Opinion
2003-03154.
Decided March 29, 2004.
In an action to recover damages for personal injuries, the plaintiff appeals from so much of an order of the Supreme Court, Kings County (Ruditsky, J.), dated February 25, 2003, as granted the motion of the defendant Song Peng Tang for summary judgment dismissing the complaint insofar as asserted against him on the ground that the plaintiff did not sustain a serious injury within the meaning of Insurance Law § 5102(d).
Marcel Weisman (Ephrem Wertenteil, New York, N.Y., of counsel), for appellant.
Before: A. GAIL PRUDENTI, P.J. ANITA R. FLORIO HOWARD MILLER ROBERT W. SCHMIDT BARRY A. COZIER, JJ.
DECISION ORDER
ORDERED that the order is reversed insofar as appealed from, on the law, with costs, the motion is denied, and the complaint is reinstated against the respondent.

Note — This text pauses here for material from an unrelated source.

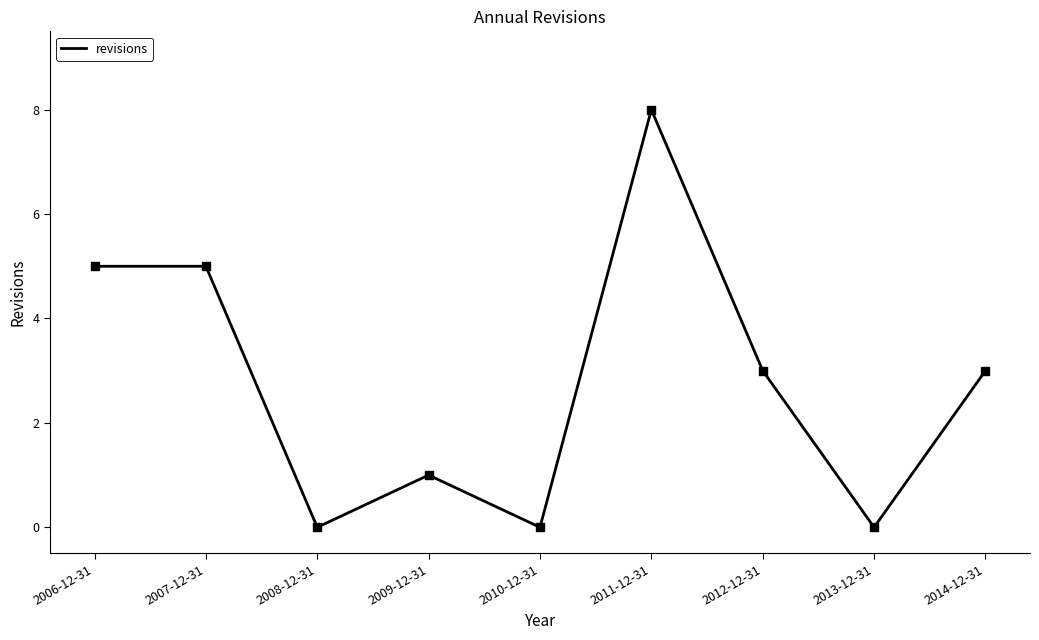

Between 2014-12-31 and 2009-12-31, which is larger?

2014-12-31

The defendant Song Peng Tang failed to make a prima facie showing that the plaintiff did not sustain a serious injury within the meaning of Insurance Law § 5102(d). The examining orthopedist and neurologist submitted affirmations indicating, inter alia, that they reviewed the MRI report of the plaintiff's knee, which revealed the existence of a torn meniscus. However, both physicians failed to demonstrate that such injury was not causally related to the subject motor vehicle accident, or that it was not serious within the meaning of Insurance Law § 5102(d) ( see Franca v. Parisi, 298 A.D.2d 554; Papadonikolakis v. First Fid. Leasing Group, 283 A.D.2d 470). Therefore, we need not consider the sufficiency of the plaintiff's opposition papers ( see Mariaca-Olmos v. Mirzrhy, 226 A.D.2d 437).
Accordingly, the Supreme Court erred in granting the motion for summary judgment.
PRUDENTI, P.J., FLORIO, H. MILLER, SCHMIDT and COZIER, JJ., concur.